La Commission luxembourgeoise pour la coopération avec l’UNESCO : Un organe aux objectifs multiples

La Commission luxembourgeoise pour la coopération avec l’UNESCO : Un organe aux objectifs multiples

07 juin. 2021
Auteur: Maximilien Colbach

La Commission nationale pour la coopération avec l’UNESCO

Les États membres de l’UNESCO disposent de commissions nationales censées mettre en œuvre les différents programmes et objectifs de cette dernière. Ce modèle constitue un atout de l’organisation, faisant de celle-ci la seule entité des Nations Unies à disposer d’un tel réseau interactif. Tandis que le Grand-Duché avait déjà été admis en 1947 comme 33e membre, sa propre Commission ne fut fondée que deux années plus tard. Depuis 2001 cette dernière est attachée au ministère de la culture où elle occupe un rôle consultatif.

Son activité consiste aujourd’hui principalement à donner suite aux objectifs et programmes de l’UNESCO sur le territoire national. Elle s’efforce non seulement d’informer le public sur les projets divers de l’UNESCO, mais participe également à la concrétisation de ces derniers. La Commission luxembourgeoise occupe un rôle de liaison important, en réunissant les différents acteurs étatiques et privés du pays dans le cadre des programmes primordiaux.

Le patrimoine matériel et immatériel

Depuis la reconnaissance des anciens quartiers de la ville de Luxembourg et de ses fortifications comme patrimoine mondial en 1994, la Commission nationale conseille l’État, en prenant en considération des critères de l’UNESCO. Elle participe ainsi directement à la conservation, la gestion, la mise en scène et l’information sur le site.

À travers l’UNESCO site manager en la personne de Robert L. Philippart elle a recours aux experts et partenaires provenant des secteurs du tourisme, de l’éducation, de la culture, des sciences et de la communication. Récemment la Commission a participé à la création d’une promenade et d’une piste cyclable en collaboration avec le Luxembourg City Tourist Office, visant à sensibiliser le public au patrimoine « matériel » du pays.

Au-delà elle s’engage à encadrer et à préserver le patrimoine « immatériel ». Son but est de maintenir la diversité culturelle face à la mondialisation accrue, en conservant les traditions et coutumes inhérentes, comme par exemple la procession dansante d’Echternach.

© Maximilien Colbach

© Maximilien Colbach

La transmission des valeurs de l’UNESCO

La Commission cherche également à transmettre au mieux les objectifs et valeurs clés de l’UNESCO, comme par exemple la défense de la paix et le respect des droits de l’Homme. À cet effet elle encourage les différents établissements scolaires à rejoindre le réseau global des écoles associées de l’UNESCO appelé « réSEAU », aspirant ainsi à élaborer une citoyenneté mondiale fondée sur les principes de la paix et du développement durable. Cette importance accordée aux valeurs de l’organisation mondiale se manifeste également dans la fondation d’une chaire UNESCO en droits de l’Homme à l’Université de Luxembourg. Celle-ci a été créée en collaboration avec la Commission nationale, avec comme objectif de faire face aux défis de la protection des droits humains et à examiner les nombreuses questions essentielles par le biais d’un échange interdisciplinaire.

L’homme et la biosphère

Depuis 2017 les efforts de la Commission se sont concentrés davantage sur le programme « l’Homme et la Biosphère » (Man and Biosphere - MAB) de l’UNESCO. Ce dernier met l’accent sur la région « Minett » au sud du Grand-Duché et ambitionne d’améliorer les relations entre les habitants et la nature. D’un côté son objectif est de conserver la biodiversité et les écosystèmes du territoire. D’un autre côté il vise d’une manière plus générale la promotion du développement économique durable et soutient plusieurs projets éducatifs et environnementaux.
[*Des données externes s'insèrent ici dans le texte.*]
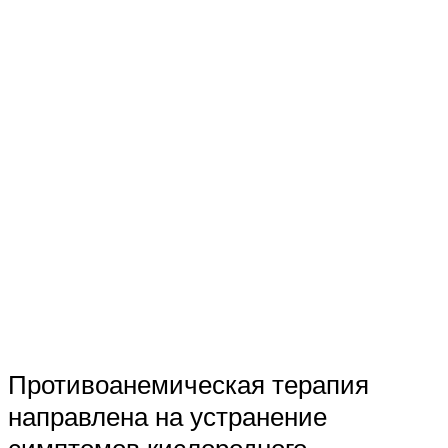
Противоанемическая терапия
направлена на устранение
симптомов кислородного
Ce projet a été réalisé et coordonné en collaboration avec le « comité MAB » disposant du support du syndicat PRO-SUD et des onze communes associées.

Géoparcs UNESCO

Un autre projet en cours de développement est celui du « Natur- & Geopark Mëllerdall ». Ce dernier met en avant les atouts géologiques de la région en favorisant un tourisme à la fois éducatif et écologique. Son but est d’attirer l’attention des visiteurs sur le patrimoine naturel et géologique du Grand-Duché. Ayant déposé une candidature d’adhésion au programme des Géoparcs mondiaux de l’UNESCO, la Commission nationale attend actuellement avec impatience la décision prévue pour 2022.